As consumers demand greater transparency about the foods they consume, organic certifications and regulations have become more important than ever. India is looking to increase organic production of foods by implementing organic certification regulations as well as implementing an organic seed verification system. Multiple countries, such as the US and countries within the EU, continue to regulate food labelling claims such as organic, ‘non-GMO’ and other labels that provide signals to consumers of how certain foods are produced. This trend is likely to continue in a world where consumers are becoming increasingly aware of how their food is produced.

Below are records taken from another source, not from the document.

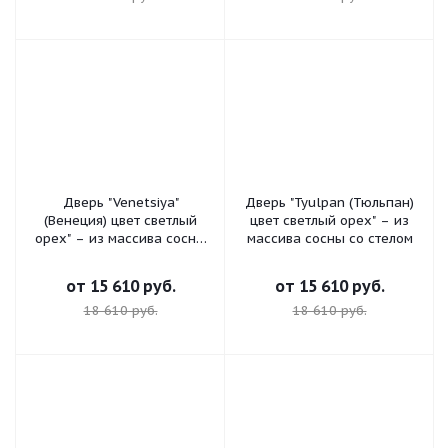
Дверь "Venetsiya"
Дверь "Tyulpan (Тюльпан)
(Венеция) цвет светлый
цвет светлый орех" – из
орех" – из массива сосны
массива сосны со стелом
со стеклом
от
15 610 руб.
от
15 610 руб.
18 610 руб.
18 610 руб.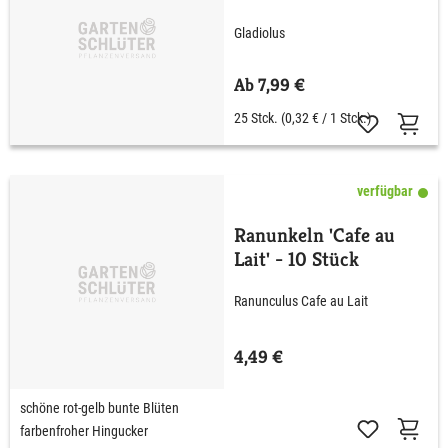
Gladiolus
Ab 7,99 €
25 Stck.
(0,32 € / 1 Stck.)
verfügbar
Ranunkeln 'Cafe au
Lait' - 10 Stück
Ranunculus Cafe au Lait
4,49 €
schöne rot-gelb bunte Blüten
farbenfroher Hingucker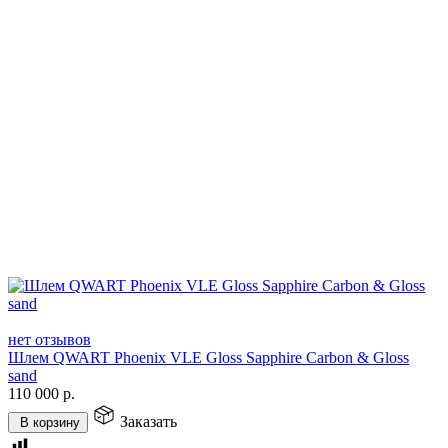
нет отзывов
Шлем QWART Phoenix VLE Gloss Sapphire Carbon & Gloss
sand
110 000
р.
Заказать
В корзину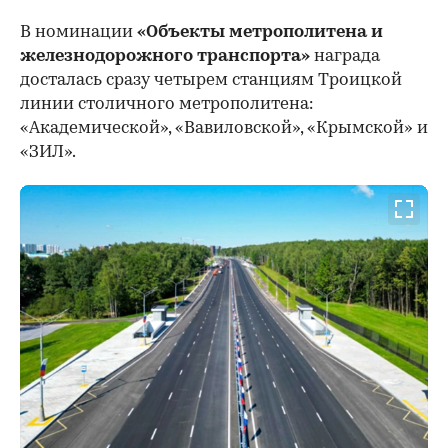
В номинации
«Объекты метрополитена и
железнодорожного транспорта»
награда
досталась сразу четырем станциям Троицкой
линии столичного метрополитена:
«Академической», «Вавиловской», «Крымской» и
«ЗИЛ».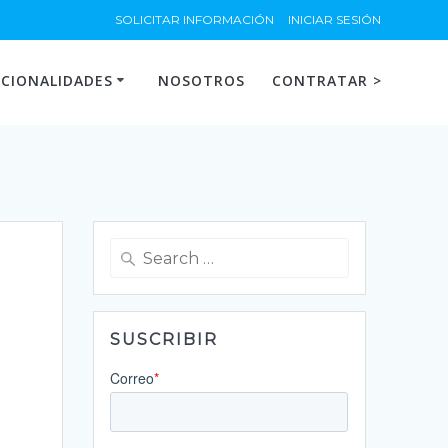
SOLICITAR INFORMACIÓN
INICIAR SESIÓN
CIONALIDADES
NOSOTROS
CONTRATAR >
Search
for:
SUSCRIBIR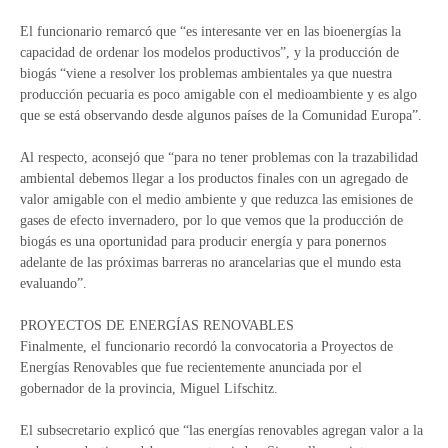
El funcionario remarcó que “es interesante ver en las bioenergías la
capacidad de ordenar los modelos productivos”, y la producción de
biogás “viene a resolver los problemas ambientales ya que nuestra
producción pecuaria es poco amigable con el medioambiente y es algo
que se está observando desde algunos países de la Comunidad Europa”.
Al respecto, aconsejó que “para no tener problemas con la trazabilidad
ambiental debemos llegar a los productos finales con un agregado de
valor amigable con el medio ambiente y que reduzca las emisiones de
gases de efecto invernadero, por lo que vemos que la producción de
biogás es una oportunidad para producir energía y para ponernos
adelante de las próximas barreras no arancelarias que el mundo esta
evaluando”.
PROYECTOS DE ENERGÍAS RENOVABLES
Finalmente, el funcionario recordó la convocatoria a Proyectos de
Energías Renovables que fue recientemente anunciada por el
gobernador de la provincia, Miguel Lifschitz.
El subsecretario explicó que “las energías renovables agregan valor a la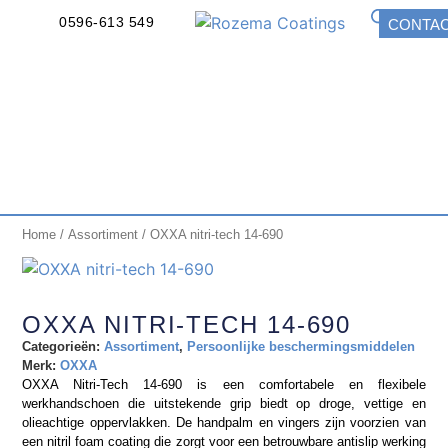
0596-613 549
CONTA
Home
/
Assortiment
/ OXXA nitri-tech 14-690
OXXA NITRI-TECH 14-690
Categorieën:
Assortiment
,
Persoonlijke beschermingsmiddelen
Merk:
OXXA
OXXA Nitri-Tech 14-690 is een comfortabele en flexibele
werkhandschoen die uitstekende grip biedt op droge, vettige en
olieachtige oppervlakken. De handpalm en vingers zijn voorzien van
een nitril foam coating die zorgt voor een betrouwbare antislip werking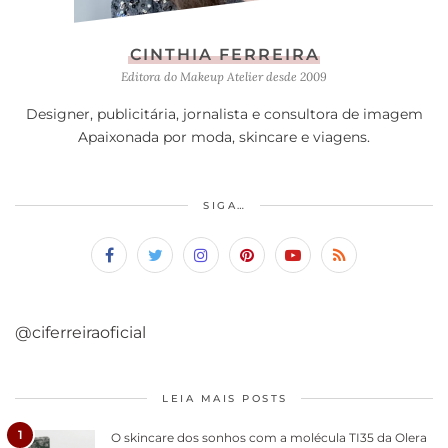
CINTHIA FERREIRA
Editora do Makeup Atelier desde 2009
Designer, publicitária, jornalista e consultora de imagem
Apaixonada por moda, skincare e viagens.
SIGA…
@ciferreiraoficial
LEIA MAIS POSTS
1
O skincare dos sonhos com a molécula TI35 da Olera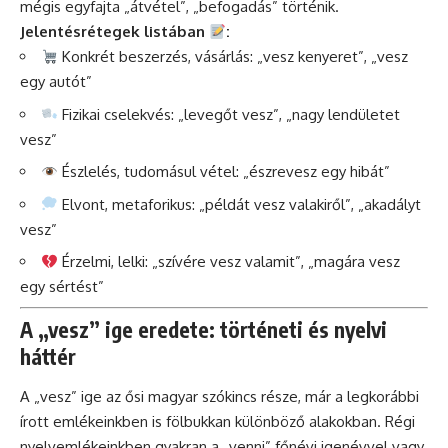
mégis egyfajta „átvétel”, „befogadás” történik.
Jelentésrétegek listában
:
Konkrét beszerzés, vásárlás: „vesz kenyeret”, „vesz
egy autót”
Fizikai cselekvés: „levegőt vesz”, „nagy lendületet
vesz”
Észlelés, tudomásul vétel: „észrevesz egy hibát”
Elvont, metaforikus: „példát vesz valakiről”, „akadályt
vesz”
Érzelmi, lelki: „szívére vesz valamit”, „magára vesz
egy sértést”
A „vesz” ige eredete: történeti és nyelvi
háttér
A „vesz” ige az ősi magyar szókincs része, már a legkorábbi
írott emlékeinkben is fölbukkan különböző alakokban. Régi
nyelvemlékeinkben gyakran a „venni” főnévi igenévvel vagy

The push for greater transparency intersects with increased attention on food safety. The US and Canada have both undergone extensive revision of their food safety regulatory programmes. The US’s Food and Drug Administration, which regulates 80 per cent of the US food supply, has shifted its focus from responding to food safety issues after they occur to preventing food safety events from occurring in the first place, and the US’s Food and Drug Administration also requires foods imported into the US to be produced and manufactured in accordance with US food safety regulations. In that vein, Canada’s Safe Food for Canadians Regulations overhauled Canada’s food safety regulations to streamline the prior food safety regulatory system, while also aligning with US food safety regulations.

Economic conditions will almost certainly affect whether the agricultural sector thrives or shrinks in the coming decades. While economic growth has been steady in recent years, in late 2019 the International Monetary Fund’s managing director warned of a coming global slowdown expected to affect 90 per cent of the world. She noted that emerging economies like India are expected to feel the effects most strongly. In a complex world, where food is a necessity, environmental, economic, technological and political factors affect food production and supply. Those in the food and agribusiness sector would be well advised to keep their finger on the pulse of these issues.